▶ **DIRECTIONS**
The answer is the data repeated in full, with no pictures included.

▶ **SOURCE MATERIAL**
------------------------------------

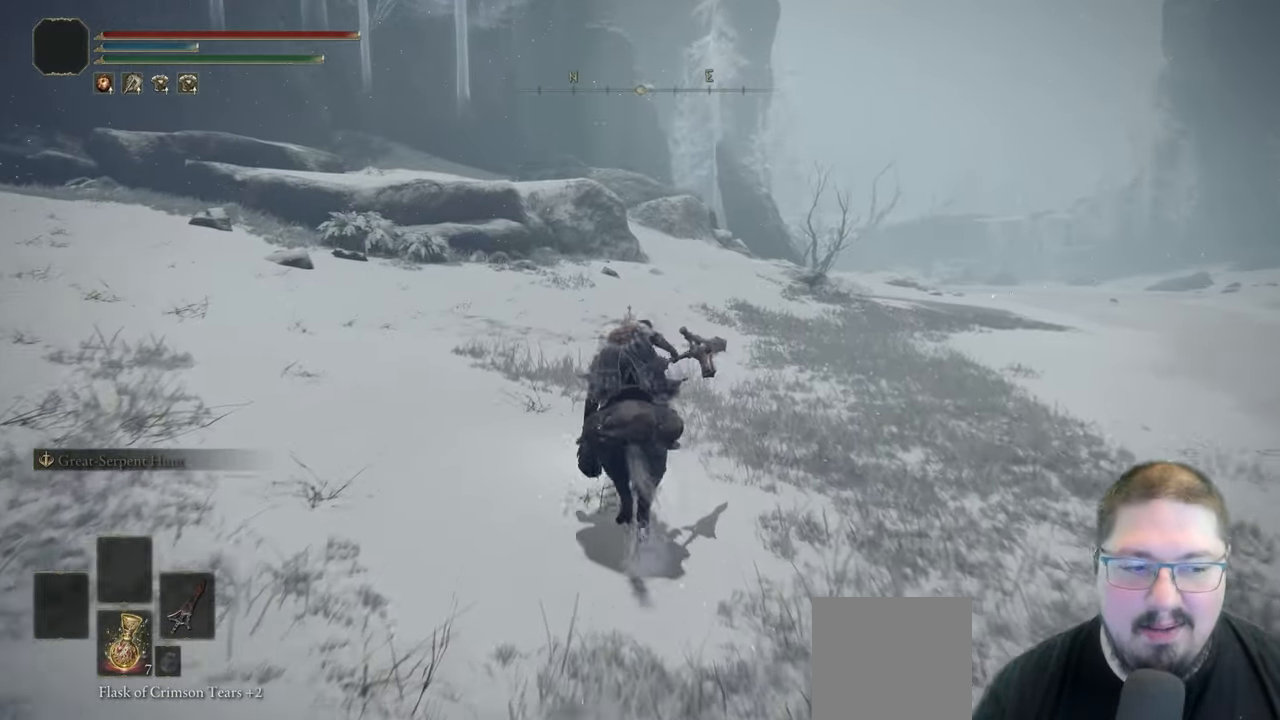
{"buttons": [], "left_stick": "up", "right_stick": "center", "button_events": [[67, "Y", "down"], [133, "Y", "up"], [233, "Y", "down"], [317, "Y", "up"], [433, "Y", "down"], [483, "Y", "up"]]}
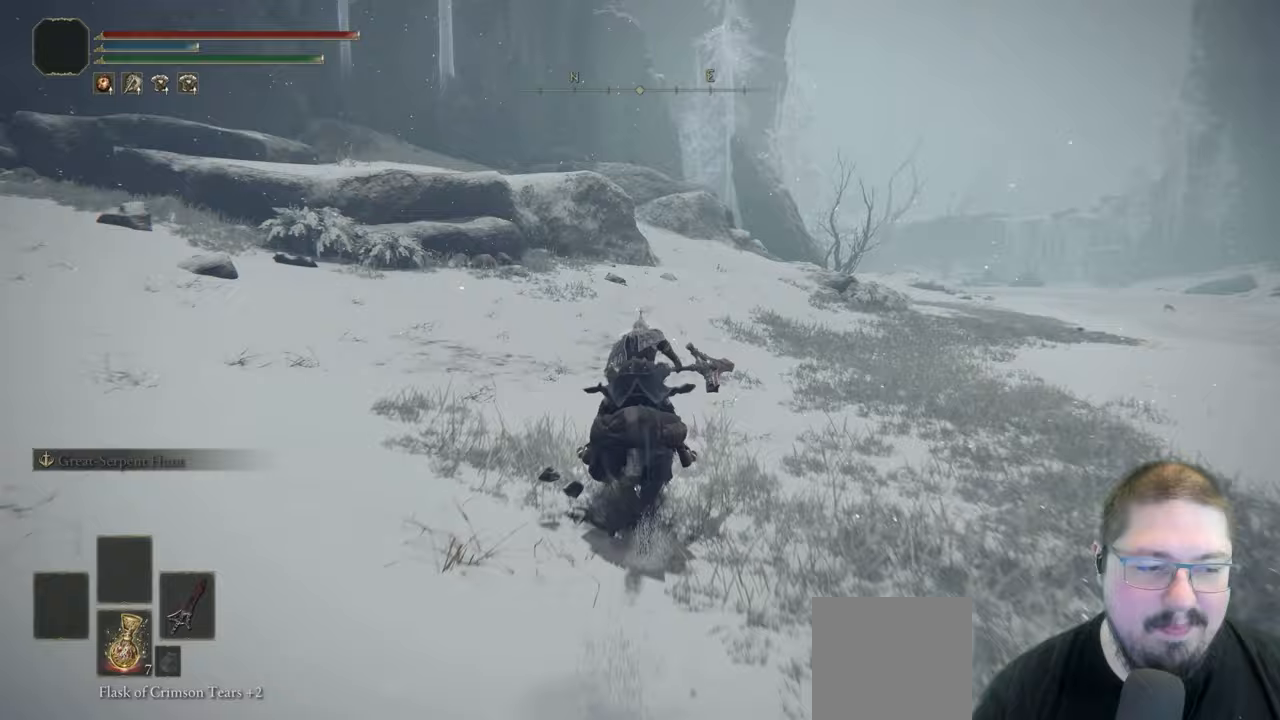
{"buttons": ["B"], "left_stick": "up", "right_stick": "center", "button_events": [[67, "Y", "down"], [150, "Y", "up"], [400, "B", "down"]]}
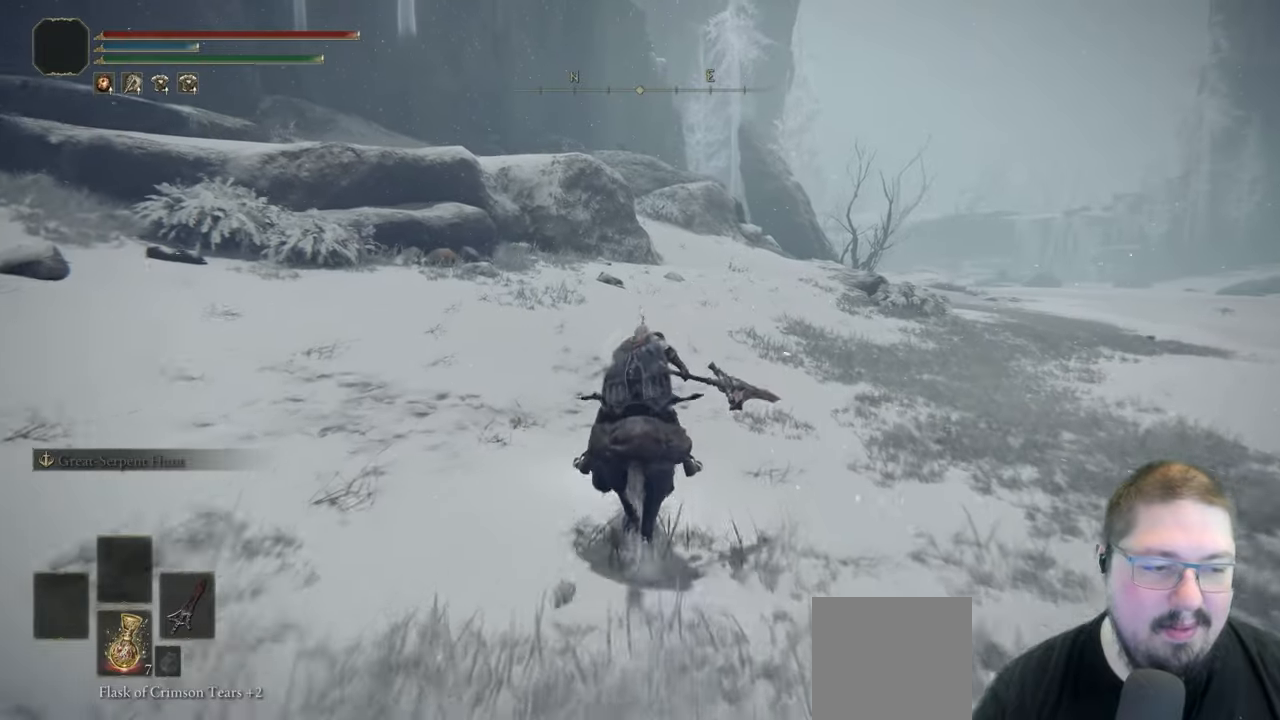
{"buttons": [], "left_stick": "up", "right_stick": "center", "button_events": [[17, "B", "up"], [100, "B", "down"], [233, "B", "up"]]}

------------------------------------

▶ **EXERCISE SOLUTION**
{"buttons": [], "left_stick": "up", "right_stick": "center", "button_events": [[67, "Y", "down"], [133, "Y", "up"], [233, "Y", "down"], [317, "Y", "up"], [433, "Y", "down"], [483, "Y", "up"]]}
{"buttons": ["B"], "left_stick": "up", "right_stick": "center", "button_events": [[67, "Y", "down"], [150, "Y", "up"], [400, "B", "down"]]}
{"buttons": [], "left_stick": "up", "right_stick": "center", "button_events": [[17, "B", "up"], [100, "B", "down"], [233, "B", "up"]]}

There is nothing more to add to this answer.